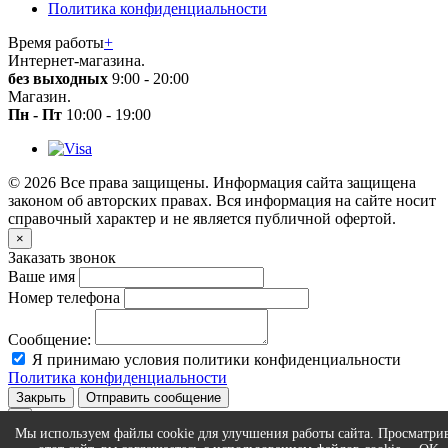
Политика конфиденциальности
Время работы
+
Интернет-магазина.
без выходных
9:00 - 20:00
Магазин.
Пн - Пт
10:00 - 19:00
© 2026 Все права защищены. Информация сайта защищена
законом об авторских правах. Вся информация на сайте носит
справочный характер и не является публичной офертой.
×
Заказать звонок
Ваше имя
Номер телефона
Сообщение:
Я принимаю условия политики конфиденциальности
Политика конфиденциальности
Закрыть
Отправить сообщение
×
Мы используем файлы cookie для улучшения работы сайта. Просматри
Статус сообщения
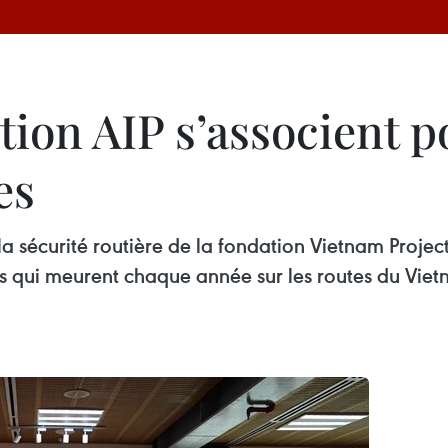
tion AIP s’associent p
es
a sécurité routière de la fondation Vietnam Projec
s qui meurent chaque année sur les routes du Vietn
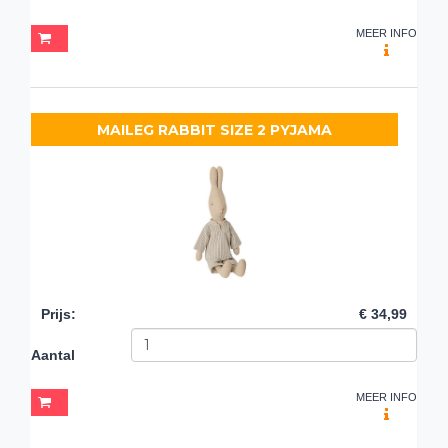
MEER INFO
MAILEG RABBIT SIZE 2 PYJAMA
Prijs
:
€ 34,99
Aantal
MEER INFO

■ **ABOUT THIS EXERCISE**:
Please restate the entries word for word, with all pictures left out.

■ **RESULT OF THE EXERCISE**:
Политика конфиденциальности
Время работы
+
Интернет-магазина.
без выходных
9:00 - 20:00
Магазин.
Пн - Пт
10:00 - 19:00
© 2026 Все права защищены. Информация сайта защищена
законом об авторских правах. Вся информация на сайте носит
справочный характер и не является публичной офертой.
×
Заказать звонок
Ваше имя
Номер телефона
Сообщение:
Я принимаю условия политики конфиденциальности
Политика конфиденциальности
Закрыть
Отправить сообщение
×
Мы используем файлы cookie для улучшения работы сайта. Просматри
Статус сообщения
tion AIP s’associent p
es
a sécurité routière de la fondation Vietnam Projec
s qui meurent chaque année sur les routes du Vietn
MEER INFO
MAILEG RABBIT SIZE 2 PYJAMA
Prijs
:
€ 34,99
Aantal
MEER INFO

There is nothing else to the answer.